The logic of exponential growth served modellers well last year, but immunity delivered by vaccines and infection have made mathematical formulas redundant. The phrase “if current trends continue” is a red flag in economic forecasting and should be treated with the same scepticism in Covid modelling. We need to get away from the 2020 mentality of assuming that a rise in cases will continue inexorably, just as we should not expect a fall in cases to continue for weeks on end, as previous declines did under lockdown.

Those who support vaccine passports and mandatory masks should argue for them on their own terms rather than threaten us with implausible lockdowns if we don’t adopt them. The case is not particularly strong for either. Two weeks ago, when the clamour for Plan B was at its zenith, Europe was held up as an example of what could be achieved with “modest” restrictions. “Germany is managing to control its Covid epidemic and bring down the numbers of cases”, wrote Devi Sridhar in the Guardian as she applauded the country’s cancelling of Oktoberfest, its vast number of testing centres (“literally at every corner”) and its mask mandates (“not cloth masks. Only surgical or FFP2 medical grade masks are permitted.”)

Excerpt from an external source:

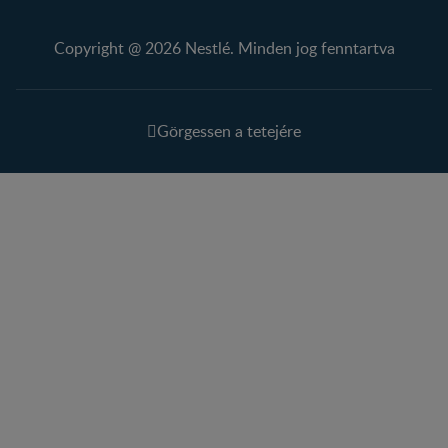
Copyright @ 2026 Nestlé. Minden jog fenntartva
Görgessen a tetejére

In the last fortnight, however, new cases in Germany have doubled and are now close to January's levels. Since the start of last month the number of cases has almost doubled in Ireland and Greece, more than doubled in Austria and Belgium, and quadrupled in the Netherlands. Case numbers are soaring in most of Eastern Europe, where vaccine uptake has been poor. Despite doing much less testing, the European Union has recorded more Covid deaths than the UK (per capita) for the last two weeks, and the gap is widening.

[See also: Would the British public support another Covid-19 lockdown?]

In England, one in 50 people have Covid-19. In Wales, where masks remain mandatory, one in 40 people have it. If you prefer cherry-picking in the opposite direction you might note that masks are also mandatory in Scotland where the rate is only one in 75. You pays your money and takes your choice, but it is difficult to point to a clear impact from mandatory mask laws on the overall infection rate in the UK or any other country. It is certainly difficult to imagine either mandatory masks or vaccine passports turning a rising tide of cases into a decline (although they would doubtless be getting the credit for the recent drop in the infection rate had they been introduced two weeks ago).

That’s the thing about the measures in Plan B. With a highly infectious virus and a “leaky” vaccine, they are too lightweight to bring about the lockdown-style collapse in case numbers that its advocates desire. Nor are they a trivial restriction on freedom, as the Zero Covidians claim. If it were not for lockdowns, they would be the biggest infringement of civil liberties since the Second World War. That is why they keep talking about lockdowns. It’s a good cop, bad cop routine.